### TASK OBJECTIVE
Nothing but an exact repetition of the listing should be returned.

### INPUT
━━━━━━━━━━━━━━━━
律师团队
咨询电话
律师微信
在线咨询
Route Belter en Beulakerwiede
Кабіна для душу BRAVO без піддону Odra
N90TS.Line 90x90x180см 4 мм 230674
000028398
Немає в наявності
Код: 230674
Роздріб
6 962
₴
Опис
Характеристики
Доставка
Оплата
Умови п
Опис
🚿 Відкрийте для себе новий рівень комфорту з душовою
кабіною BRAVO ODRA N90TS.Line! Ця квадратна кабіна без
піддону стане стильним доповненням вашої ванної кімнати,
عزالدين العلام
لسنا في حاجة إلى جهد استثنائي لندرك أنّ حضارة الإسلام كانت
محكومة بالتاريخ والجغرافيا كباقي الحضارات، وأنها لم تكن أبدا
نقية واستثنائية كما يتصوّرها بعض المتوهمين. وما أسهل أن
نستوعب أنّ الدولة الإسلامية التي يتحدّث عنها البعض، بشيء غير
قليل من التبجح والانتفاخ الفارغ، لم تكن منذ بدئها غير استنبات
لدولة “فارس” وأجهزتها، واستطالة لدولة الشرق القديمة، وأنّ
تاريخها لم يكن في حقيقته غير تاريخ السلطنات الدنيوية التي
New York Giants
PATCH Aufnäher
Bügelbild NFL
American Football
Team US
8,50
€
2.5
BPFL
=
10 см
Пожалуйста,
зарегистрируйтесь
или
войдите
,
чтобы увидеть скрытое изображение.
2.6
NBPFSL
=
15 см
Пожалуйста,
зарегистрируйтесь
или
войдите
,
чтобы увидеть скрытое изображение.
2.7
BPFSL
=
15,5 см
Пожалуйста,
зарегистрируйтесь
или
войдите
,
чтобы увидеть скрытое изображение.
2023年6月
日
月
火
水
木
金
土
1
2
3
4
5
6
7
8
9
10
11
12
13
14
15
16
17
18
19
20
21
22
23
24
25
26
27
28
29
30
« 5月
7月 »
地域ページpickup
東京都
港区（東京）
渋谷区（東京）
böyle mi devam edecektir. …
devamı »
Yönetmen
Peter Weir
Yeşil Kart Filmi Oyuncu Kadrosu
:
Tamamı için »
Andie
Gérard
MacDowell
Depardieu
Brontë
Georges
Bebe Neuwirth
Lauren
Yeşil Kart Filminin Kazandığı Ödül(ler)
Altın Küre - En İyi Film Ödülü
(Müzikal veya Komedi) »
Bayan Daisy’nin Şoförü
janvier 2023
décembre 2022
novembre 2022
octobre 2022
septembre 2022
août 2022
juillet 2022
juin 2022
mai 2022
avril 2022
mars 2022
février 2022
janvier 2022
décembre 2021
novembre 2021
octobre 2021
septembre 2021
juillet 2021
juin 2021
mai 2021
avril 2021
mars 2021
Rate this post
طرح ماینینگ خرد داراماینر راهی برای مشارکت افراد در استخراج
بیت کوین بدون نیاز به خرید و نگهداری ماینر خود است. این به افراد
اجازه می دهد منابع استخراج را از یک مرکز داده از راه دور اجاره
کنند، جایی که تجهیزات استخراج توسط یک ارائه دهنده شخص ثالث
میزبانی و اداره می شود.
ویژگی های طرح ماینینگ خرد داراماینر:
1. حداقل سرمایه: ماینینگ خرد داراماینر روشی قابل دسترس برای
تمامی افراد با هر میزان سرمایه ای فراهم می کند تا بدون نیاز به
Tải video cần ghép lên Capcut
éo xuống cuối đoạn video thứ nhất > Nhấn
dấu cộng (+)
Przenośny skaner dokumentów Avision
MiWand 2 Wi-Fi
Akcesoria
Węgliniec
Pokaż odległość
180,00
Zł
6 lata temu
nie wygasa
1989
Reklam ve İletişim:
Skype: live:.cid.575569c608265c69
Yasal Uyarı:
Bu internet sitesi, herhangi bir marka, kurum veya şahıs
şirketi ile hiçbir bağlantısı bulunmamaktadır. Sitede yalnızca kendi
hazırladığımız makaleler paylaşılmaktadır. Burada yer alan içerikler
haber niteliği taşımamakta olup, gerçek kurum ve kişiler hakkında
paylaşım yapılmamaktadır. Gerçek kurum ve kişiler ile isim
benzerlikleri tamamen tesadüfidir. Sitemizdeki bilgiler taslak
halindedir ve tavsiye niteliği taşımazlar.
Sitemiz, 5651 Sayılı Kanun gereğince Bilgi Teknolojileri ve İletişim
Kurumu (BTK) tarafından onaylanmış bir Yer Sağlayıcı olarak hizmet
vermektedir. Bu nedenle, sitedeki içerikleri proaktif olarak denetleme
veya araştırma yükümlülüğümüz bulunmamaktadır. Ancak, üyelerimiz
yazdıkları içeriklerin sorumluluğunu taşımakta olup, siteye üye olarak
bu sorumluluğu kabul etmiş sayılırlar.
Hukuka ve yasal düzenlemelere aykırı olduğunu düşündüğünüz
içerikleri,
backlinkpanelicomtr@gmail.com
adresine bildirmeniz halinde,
━━━━━━━━━━━━━━━━
### FINISHED EXERCISE
律师团队
咨询电话
律师微信
在线咨询
Route Belter en Beulakerwiede
Кабіна для душу BRAVO без піддону Odra
N90TS.Line 90x90x180см 4 мм 230674
000028398
Немає в наявності
Код: 230674
Роздріб
6 962
₴
Опис
Характеристики
Доставка
Оплата
Умови п
Опис
🚿 Відкрийте для себе новий рівень комфорту з душовою
кабіною BRAVO ODRA N90TS.Line! Ця квадратна кабіна без
піддону стане стильним доповненням вашої ванної кімнати,
عزالدين العلام
لسنا في حاجة إلى جهد استثنائي لندرك أنّ حضارة الإسلام كانت
محكومة بالتاريخ والجغرافيا كباقي الحضارات، وأنها لم تكن أبدا
نقية واستثنائية كما يتصوّرها بعض المتوهمين. وما أسهل أن
نستوعب أنّ الدولة الإسلامية التي يتحدّث عنها البعض، بشيء غير
قليل من التبجح والانتفاخ الفارغ، لم تكن منذ بدئها غير استنبات
لدولة “فارس” وأجهزتها، واستطالة لدولة الشرق القديمة، وأنّ
تاريخها لم يكن في حقيقته غير تاريخ السلطنات الدنيوية التي
New York Giants
PATCH Aufnäher
Bügelbild NFL
American Football
Team US
8,50
€
2.5
BPFL
=
10 см
Пожалуйста,
зарегистрируйтесь
или
войдите
,
чтобы увидеть скрытое изображение.
2.6
NBPFSL
=
15 см
Пожалуйста,
зарегистрируйтесь
или
войдите
,
чтобы увидеть скрытое изображение.
2.7
BPFSL
=
15,5 см
Пожалуйста,
зарегистрируйтесь
или
войдите
,
чтобы увидеть скрытое изображение.
2023年6月
日
月
火
水
木
金
土
1
2
3
4
5
6
7
8
9
10
11
12
13
14
15
16
17
18
19
20
21
22
23
24
25
26
27
28
29
30
« 5月
7月 »
地域ページpickup
東京都
港区（東京）
渋谷区（東京）
böyle mi devam edecektir. …
devamı »
Yönetmen
Peter Weir
Yeşil Kart Filmi Oyuncu Kadrosu
:
Tamamı için »
Andie
Gérard
MacDowell
Depardieu
Brontë
Georges
Bebe Neuwirth
Lauren
Yeşil Kart Filminin Kazandığı Ödül(ler)
Altın Küre - En İyi Film Ödülü
(Müzikal veya Komedi) »
Bayan Daisy’nin Şoförü
janvier 2023
décembre 2022
novembre 2022
octobre 2022
septembre 2022
août 2022
juillet 2022
juin 2022
mai 2022
avril 2022
mars 2022
février 2022
janvier 2022
décembre 2021
novembre 2021
octobre 2021
septembre 2021
juillet 2021
juin 2021
mai 2021
avril 2021
mars 2021
Rate this post
طرح ماینینگ خرد داراماینر راهی برای مشارکت افراد در استخراج
بیت کوین بدون نیاز به خرید و نگهداری ماینر خود است. این به افراد
اجازه می دهد منابع استخراج را از یک مرکز داده از راه دور اجاره
کنند، جایی که تجهیزات استخراج توسط یک ارائه دهنده شخص ثالث
میزبانی و اداره می شود.
ویژگی های طرح ماینینگ خرد داراماینر:
1. حداقل سرمایه: ماینینگ خرد داراماینر روشی قابل دسترس برای
تمامی افراد با هر میزان سرمایه ای فراهم می کند تا بدون نیاز به
Tải video cần ghép lên Capcut
éo xuống cuối đoạn video thứ nhất > Nhấn
dấu cộng (+)
Przenośny skaner dokumentów Avision
MiWand 2 Wi-Fi
Akcesoria
Węgliniec
Pokaż odległość
180,00
Zł
6 lata temu
nie wygasa
1989
Reklam ve İletişim:
Skype: live:.cid.575569c608265c69
Yasal Uyarı:
Bu internet sitesi, herhangi bir marka, kurum veya şahıs
şirketi ile hiçbir bağlantısı bulunmamaktadır. Sitede yalnızca kendi
hazırladığımız makaleler paylaşılmaktadır. Burada yer alan içerikler
haber niteliği taşımamakta olup, gerçek kurum ve kişiler hakkında
paylaşım yapılmamaktadır. Gerçek kurum ve kişiler ile isim
benzerlikleri tamamen tesadüfidir. Sitemizdeki bilgiler taslak
halindedir ve tavsiye niteliği taşımazlar.
Sitemiz, 5651 Sayılı Kanun gereğince Bilgi Teknolojileri ve İletişim
Kurumu (BTK) tarafından onaylanmış bir Yer Sağlayıcı olarak hizmet
vermektedir. Bu nedenle, sitedeki içerikleri proaktif olarak denetleme
veya araştırma yükümlülüğümüz bulunmamaktadır. Ancak, üyelerimiz
yazdıkları içeriklerin sorumluluğunu taşımakta olup, siteye üye olarak
bu sorumluluğu kabul etmiş sayılırlar.
Hukuka ve yasal düzenlemelere aykırı olduğunu düşündüğünüz
içerikleri,
backlinkpanelicomtr@gmail.com
adresine bildirmeniz halinde,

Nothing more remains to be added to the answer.